Ainsi, l’exposition des élèves de Roger Plin est-elle un parfait exemple de cette diversité et de cette compréhension du dessin. Les œuvres conçues par ce groupe d’artistes témoignent, qu’éduqués intelligemment par leur maître, ils ont su tirer la leçon de son enseignement, sans pour autant le copier, ni copier, non plus, les génies du passé. Sensibles cependant à l’art de leurs grands devanciers, ils ne méprisent pas pour autant les travaux valables de l’art contemporain. Chacun d’entre eux fait apparaître son tempérament, sa sensibilité dans les domaines ou les thèmes les plus variés de l’art du dessin, bien qu’une certaine unité, sinon de style, du moins de conception, y apparaisse, par simple amour de la forme. Chacun des participants ayant pu donner libre cours à sa personnalité, on trouvera ainsi dans l’exposition — et nous nous en félicitons — des sujets forts différents : compositions, portraits, nus, paysages, et des techniques très diversifiées plume, mine de plomb, crayon noir, lavis, aquarelle...
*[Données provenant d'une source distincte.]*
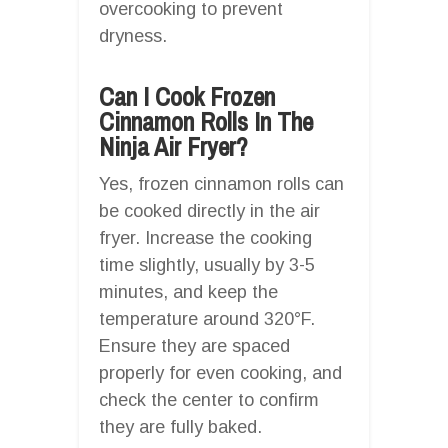
overcooking to prevent
dryness.
Can I Cook Frozen
Cinnamon Rolls In The
Ninja Air Fryer?
Yes, frozen cinnamon rolls can
be cooked directly in the air
fryer. Increase the cooking
time slightly, usually by 3-5
minutes, and keep the
temperature around 320°F.
Ensure they are spaced
properly for even cooking, and
check the center to confirm
they are fully baked.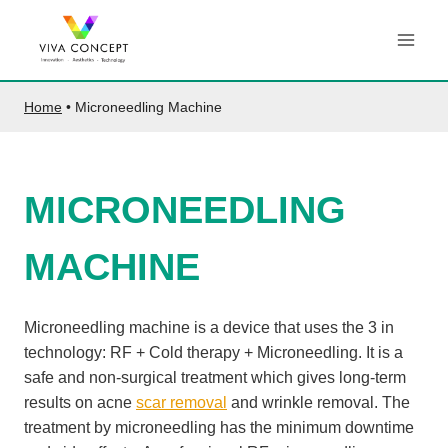
Skip
to
content
Home
•
Microneedling Machine
MICRONEEDLING
MACHINE
Microneedling machine is a device that uses the 3 in
technology: RF + Cold therapy + Microneedling. It is a
safe and non-surgical treatment which gives long-term
results on acne
scar removal
and wrinkle removal. The
treatment by microneedling has the minimum downtime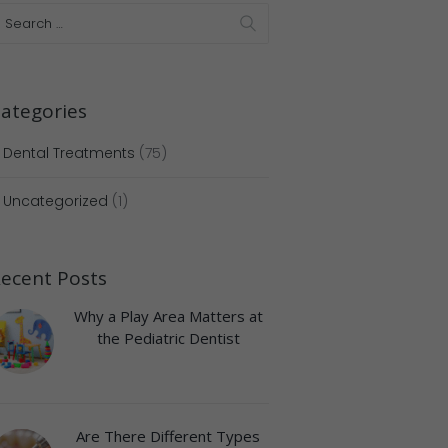
ategories
Dental Treatments
(75)
Uncategorized
(1)
ecent Posts
Next item
Untitled design (56)
Why a Play Area Matters at
the Pediatric Dentist
Are There Different Types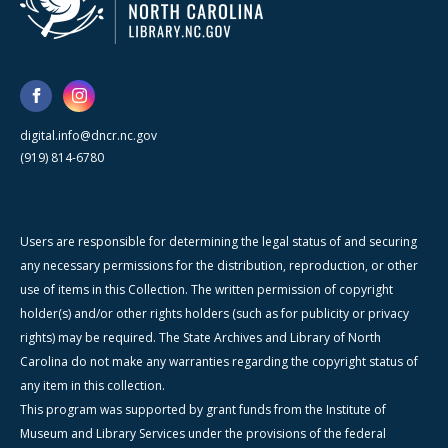
digital.info@dncr.nc.gov
(919) 814-6780
Users are responsible for determining the legal status of and securing
any necessary permissions for the distribution, reproduction, or other
use of items in this Collection. The written permission of copyright
holder(s) and/or other rights holders (such as for publicity or privacy
rights) may be required. The State Archives and Library of North
Carolina do not make any warranties regarding the copyright status of
any item in this collection.
This program was supported by grant funds from the Institute of
Museum and Library Services under the provisions of the federal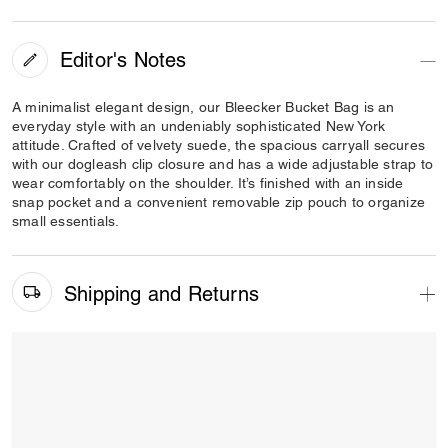
Editor's Notes
A minimalist elegant design, our Bleecker Bucket Bag is an
everyday style with an undeniably sophisticated New York
attitude. Crafted of velvety suede, the spacious carryall secures
with our dogleash clip closure and has a wide adjustable strap to
wear comfortably on the shoulder. It’s finished with an inside
snap pocket and a convenient removable zip pouch to organize
small essentials.
Shipping and Returns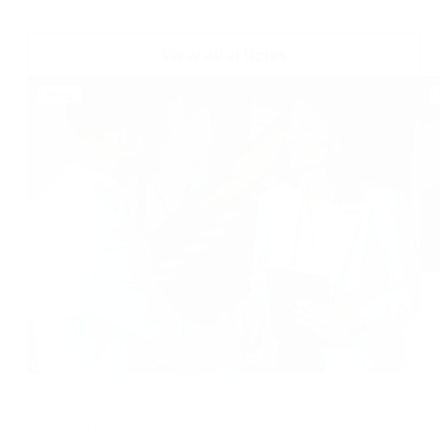
View all articles
Blog
B
A
June 11, 2026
Nous ne saurions citer ici tous leurs noms. Ce n’est pas notre propos. Cependant, nous voudrions souligner que tous font partie, avec leur maître,

Roger Plin, d’une famille d’artistes - et, comme dans toute famille, chacun conserve nécessairement sa personnalité malgré une même éducation - qui trouve sa place au milieu de tous ceux qui, dès les origines de l’Art, ont considéré le dessin comme le fondement de toute expression artistique, et l’instrument le plus propre à évoquer leurs sensations devant l’univers offert à eux.
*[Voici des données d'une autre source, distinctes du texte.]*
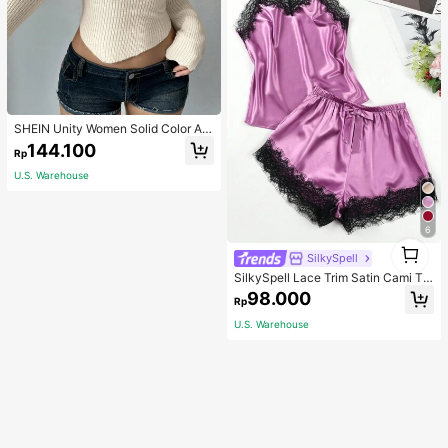
SHEIN Unity Women Solid Color As
ymmetrical Neck Long Sleeve Fitte
144.100
Rp
d Sweater, Autumn/Winter, Long Sle
eve Top Knit Pullover Fall
U.S. Warehouse
6
1
SilkySpell
1
SilkySpell Lace Trim Satin Cami To
p & Shorts PJ Set / Pajama Set
98.000
Rp
U.S. Warehouse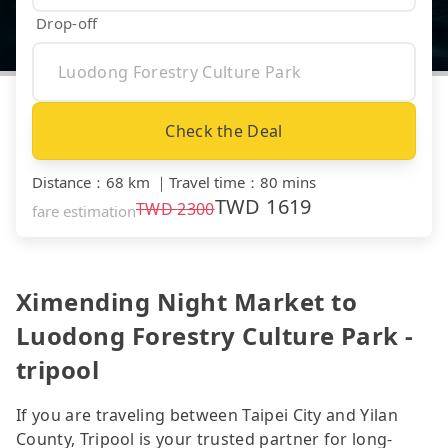
Drop-off
Check the Deal
Distance
：
68 km
｜
Travel time
：
80 mins
TWD
1619
TWD
2300
fare estimation
Ximending Night Market to
Luodong Forestry Culture Park -
tripool
If you are traveling between Taipei City and Yilan
County, Tripool is your trusted partner for long-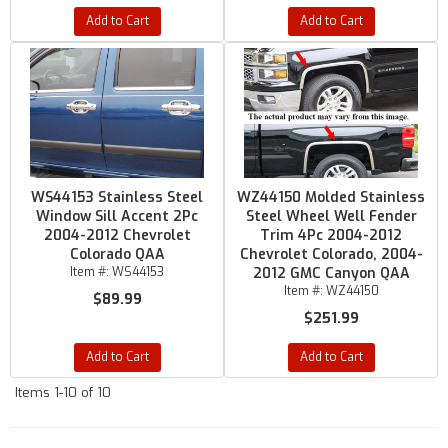
Add to Cart
Add to Cart
WS44153 Stainless Steel
WZ44150 Molded Stainless
Window Sill Accent 2Pc
Steel Wheel Well Fender
2004-2012 Chevrolet
Trim 4Pc 2004-2012
Colorado QAA
Chevrolet Colorado, 2004-
Item #:
WS44153
2012 GMC Canyon QAA
Item #:
WZ44150
$89.99
$251.99
Add to Cart
Add to Cart
Items
1-
10
of
10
Autrefois, et dès la Renaissance, l’amour du dessin se manifestait non seulement chez les artistes, mais chez les collectionneurs ; et célèbres étaient ces cabinets d’amateurs et qui se développèrent tout au long des siècles, et dont au XVIIIe siècle, Pierre-Jean Manette —prince des collectionneurs— fut, en France, l’un des plus exceptionnels. Aujourd’hui, les multiples expositions de dessins organisées dans le monde entier, les cours consacrés à cette forme essentielle de l’Art, à l’Ecole du Louvre en particulier, le nombre sans cesse croissant des collectionneurs de dessins — souvent très jeunes — le goût enfin de bien des artistes pour les diverses techniques du dessin, sont révélateurs. Nous voyons en effet le symbole d’une prééminence incontestable du Dessin, reconnu comme élément fondamental de la création artistique. Il convient donc de féliciter chaleureusement Roger Plein d’être, avec son entourage, l’un des artisans passionnés et convaincus de cette résurgence du Dessin, qui est la plus belle forme de l’art graphique, et la plus directe et la plus subtile.